### [TEXTO FORNECIDO]
====

A nacionalização de 35% que a GWM Brasil busca chegará antes do que se imagina. A fabricante chinesa busca alcançar tal índice de localização em Iracemápolis (SP) para poder exportar o Haval H6 para a Argentina já em 2027.
Hoje, o nível médio de nacionalização dos modelos feitos na fábrica do interior paulista – além do referido SUV médio, são feitos lá a picape Poer e o Haval H9 – é de 20%. Isso já com a localização de peças na linha 2027 do H6.
GWM aumentou nacionalização com Haval H6
Vidros – fornecidos pela Saint Gobain -, alguns revestimentos, bateria 12V e processos de soldas do SUV já são feitas por fornecedores locais. Mas não é o suficiente para obedecer ao índice mínimo de 35% que permita a exportação para o mercado argentino.
“Estamos buscando localização maior para poder exportar o Haval H6 para a Argentina no ano que vem”, explica Ricardo Bastos, diretor de assuntos institucionais.
No caminho para essa maior nacionalização, a GWM já tem três fornecedores de pneus, que agora estão em processo de homologação. Para os bancos, negociações avançadas com a Lear.
Módulos eletrônicos feitos no Brasil
Desenvolver o parque de fornecedores é um desafio para qualquer empresa, ainda mais para as chinesas. Em 2023, a GWM apresentou um carro desmontado para potenciais parceiros verem quais componentes tinham possibilidade de localização.
Segundo Bastos, de onde menos se esperava, surgiu a possibilidade de capacidade de fornecimento mais rápido.
“Tivemos uma grata surpresa em relação aos componentes eletrônicos”, conta Bastos.
Pois é, sistemas eletrônicos se apresentaram como oportunidades rápidas de localização. Até porque, entre os principais fabricantes está a Bosch, parceira de longa data da GWM na China.
Ou seja, um dos próximos passos da GWM para conseguir exportar o Haval H6 para a Argentina passará pela aquisição de módulos eletrônicos, como os de ABS, junto a fornecedores locais.
Alíquota diferenciada
A busca por mais componentes produzidos por aqui não é para menos. A GWM faz uma montagem em Iracemápolis que ela chama “peça por peça”. Uma espécie de CKD, mas com as peças tributadas pelo país de forma unitária e não em conjunto.
Isso permite até uma flexibilidade para a logística de importação e para a empresa conseguir fornecedores locais para determinadas peças. Por exemplo, como a suspensão vem em partes, ficaria mais fácil nacionalizar só os amortecedores.

====

### [LISTAGEM EXTRAÍDA]
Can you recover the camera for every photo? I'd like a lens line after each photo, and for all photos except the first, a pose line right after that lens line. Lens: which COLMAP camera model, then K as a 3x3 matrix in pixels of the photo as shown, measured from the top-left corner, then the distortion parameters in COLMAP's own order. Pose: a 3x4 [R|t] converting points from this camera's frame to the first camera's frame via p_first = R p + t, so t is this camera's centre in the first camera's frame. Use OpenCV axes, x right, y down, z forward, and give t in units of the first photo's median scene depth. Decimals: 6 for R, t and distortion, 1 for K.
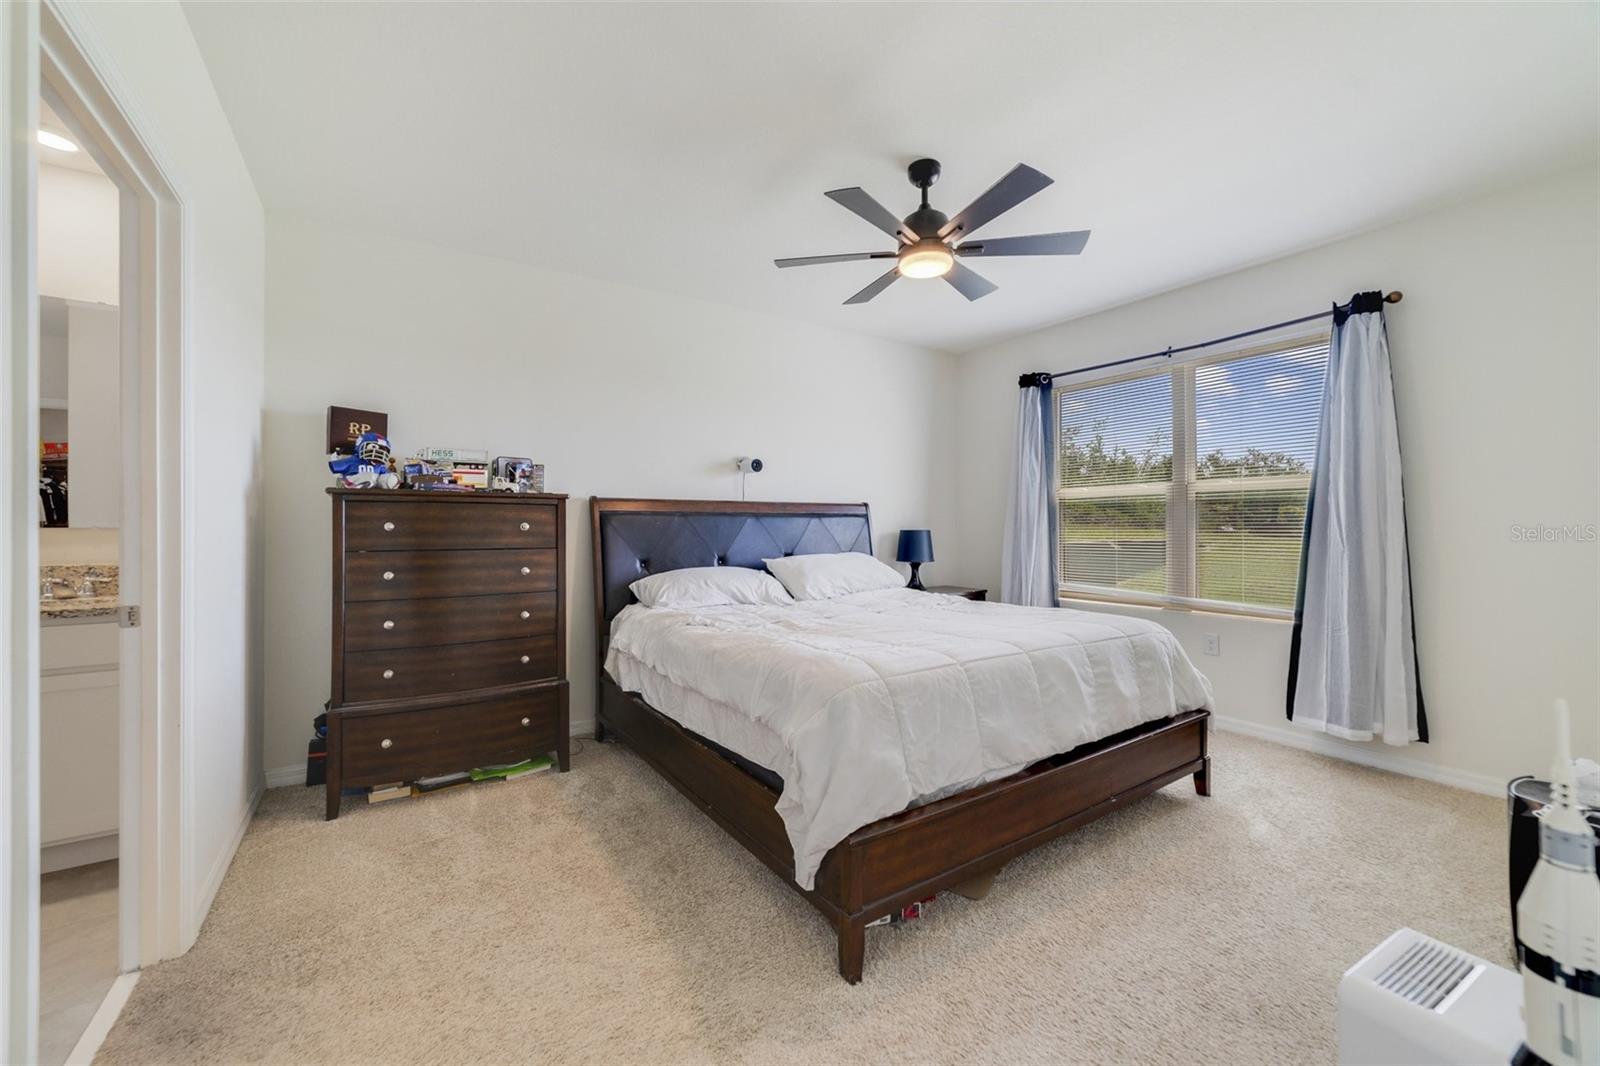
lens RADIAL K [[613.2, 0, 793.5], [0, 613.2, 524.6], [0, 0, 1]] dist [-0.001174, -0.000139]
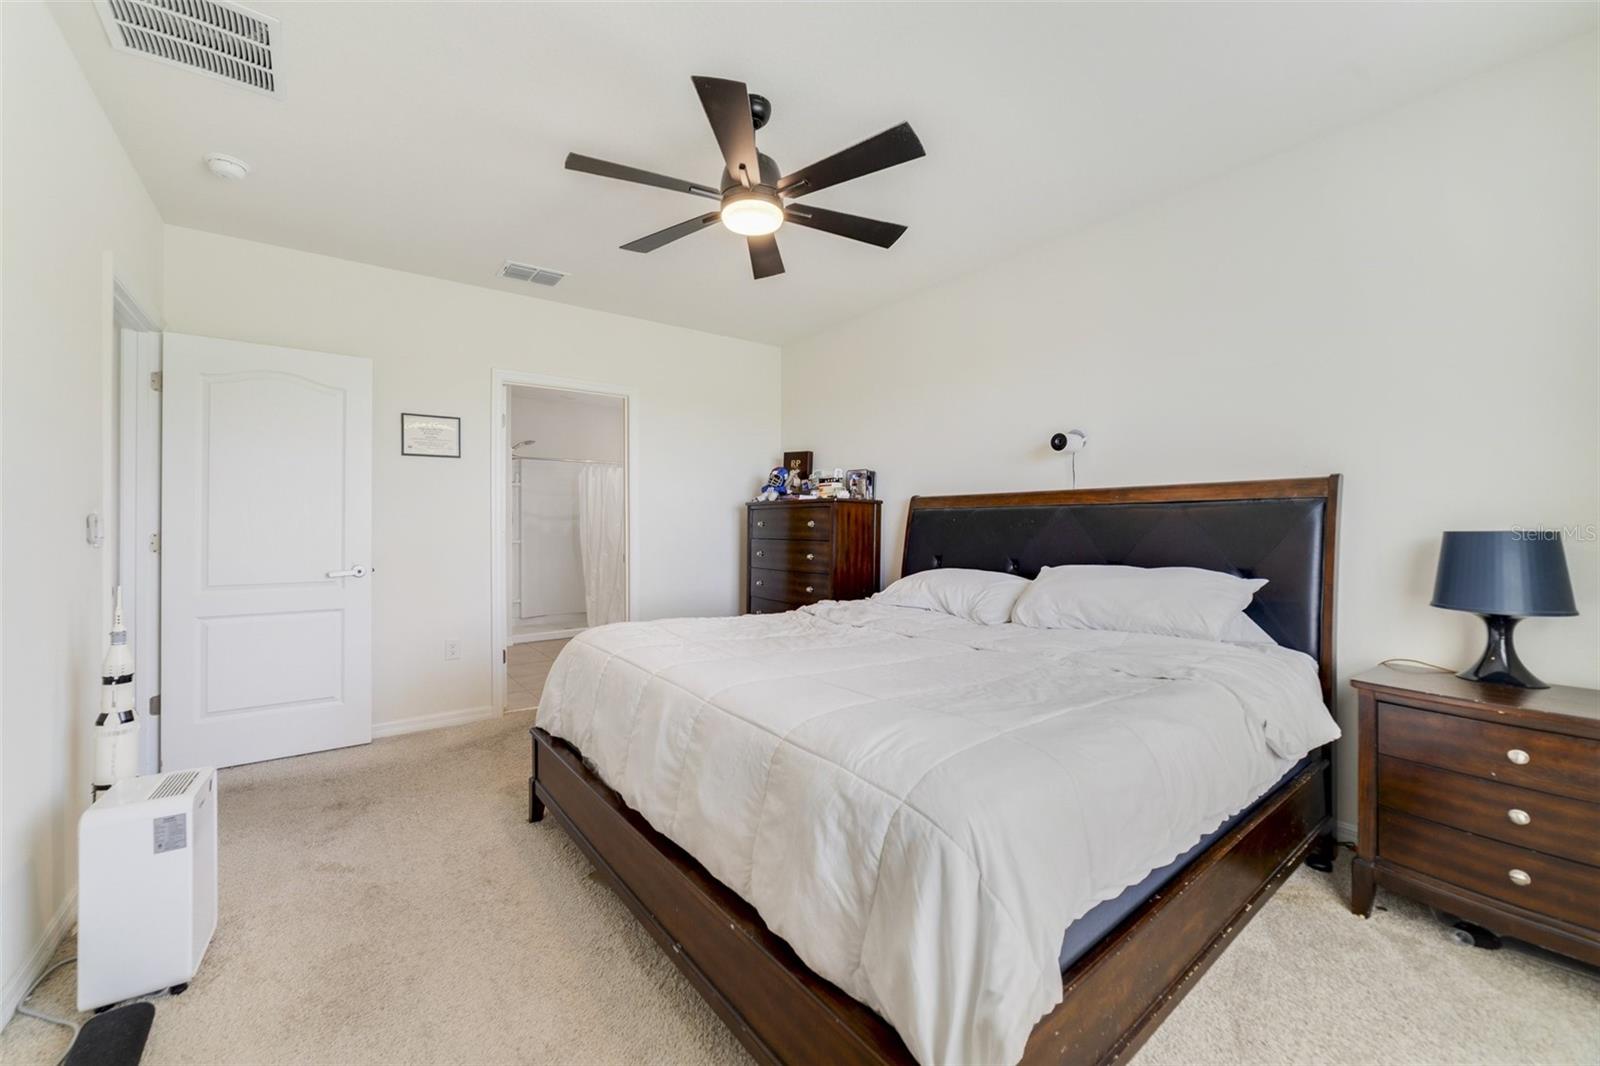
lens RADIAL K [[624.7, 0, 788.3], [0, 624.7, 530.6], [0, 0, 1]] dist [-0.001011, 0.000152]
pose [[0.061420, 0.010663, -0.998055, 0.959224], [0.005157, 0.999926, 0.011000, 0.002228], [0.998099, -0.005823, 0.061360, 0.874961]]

====

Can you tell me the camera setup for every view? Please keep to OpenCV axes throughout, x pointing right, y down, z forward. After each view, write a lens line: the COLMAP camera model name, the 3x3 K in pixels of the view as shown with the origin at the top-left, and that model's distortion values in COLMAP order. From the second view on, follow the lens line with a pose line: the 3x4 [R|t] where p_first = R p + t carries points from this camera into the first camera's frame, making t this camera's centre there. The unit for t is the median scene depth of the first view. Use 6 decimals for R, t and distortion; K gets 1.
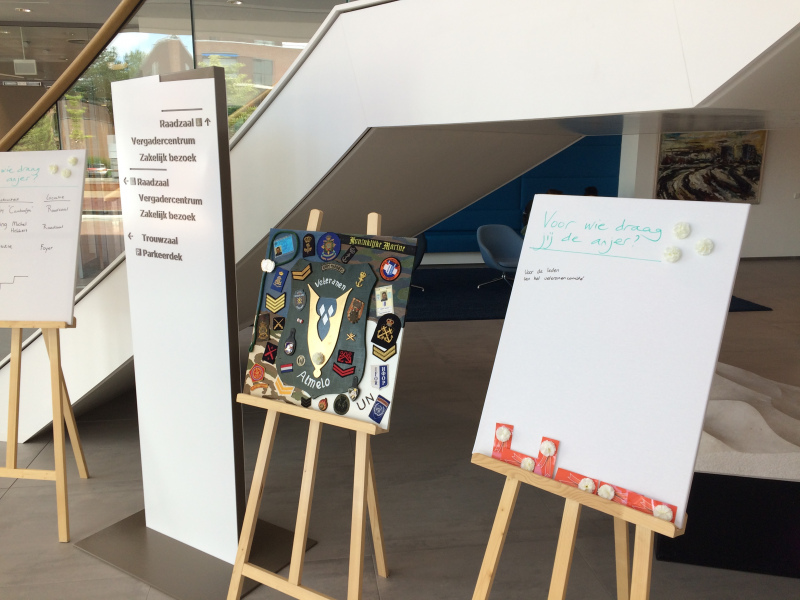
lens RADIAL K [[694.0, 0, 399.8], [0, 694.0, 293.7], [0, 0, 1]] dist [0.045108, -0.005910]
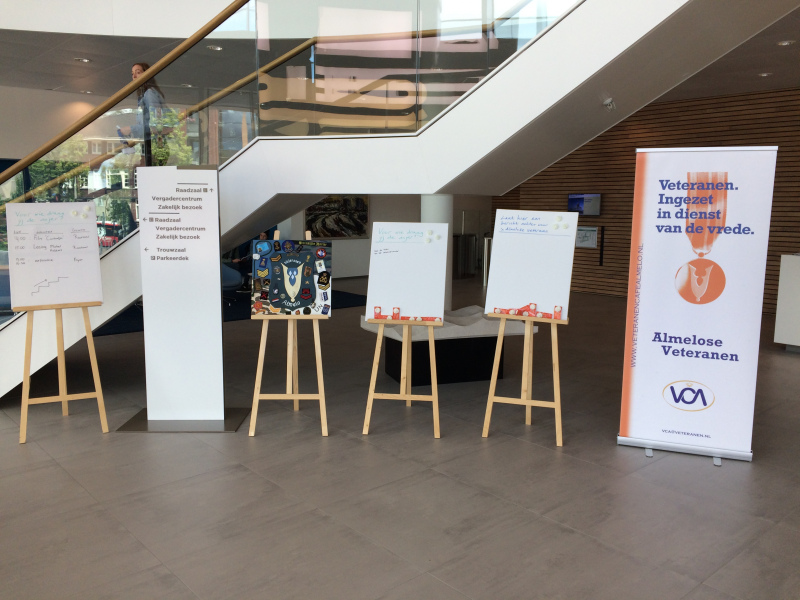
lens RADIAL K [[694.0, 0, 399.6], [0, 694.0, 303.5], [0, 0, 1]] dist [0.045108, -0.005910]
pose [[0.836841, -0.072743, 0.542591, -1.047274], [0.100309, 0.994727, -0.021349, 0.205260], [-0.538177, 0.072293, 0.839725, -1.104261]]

====

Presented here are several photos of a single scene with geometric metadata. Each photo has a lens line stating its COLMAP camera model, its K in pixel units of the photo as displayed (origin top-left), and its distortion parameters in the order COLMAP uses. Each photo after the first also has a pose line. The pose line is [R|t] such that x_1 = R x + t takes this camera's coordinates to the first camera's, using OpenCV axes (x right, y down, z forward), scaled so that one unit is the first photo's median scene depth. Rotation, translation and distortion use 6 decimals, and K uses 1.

====

### [ORIENTAÇÃO]
Continue o texto sobre a nacionalização de peças da GWM em Iracemápolis a partir da última frase apresentada.

### [ESPAÇO DE RESPOSTA]
Até porque a GWM tem um compromisso com o governo federal. Além de aumento de conteúdo local, a montadora tem de mostrar um plano de desenvolvimento de componentes e de fornecedores nacionais.
Isso para manter a alíquota de importação “diferenciada” para seu modelo “quase CKD”, que fica na casa de um dígito e que tem validade de dois anos até o início das operações em Iracemápolis, que ocorreu em meados de 2025.
“Se pegarmos as alíquotas de 14% e 18% e compararmos com essas que estão abaixo de 10%, isso traz uma competitividade importante. Mas temos as contrapartidas”, explica o CEO da GWM.
Bastos, inclusive, diz que na semana passada foi entregue ao governo um documento que já aponta alguns desafios de localização.
Importante lembrar que, a partir de julho, as fabricantes que operam em sistemas CKD e SKD no país vão pagar imposto de importação com alíquota de 35%.
Fábrica do Espírito Santo será completa
Durante o Salão de Pequim, realizado na China em abril, o chariman da montadora, Jack Wei, havia sinalizado que a montadora precisava de mais processos locais em sua produção no Brasil, sobretudo estamparia de peças.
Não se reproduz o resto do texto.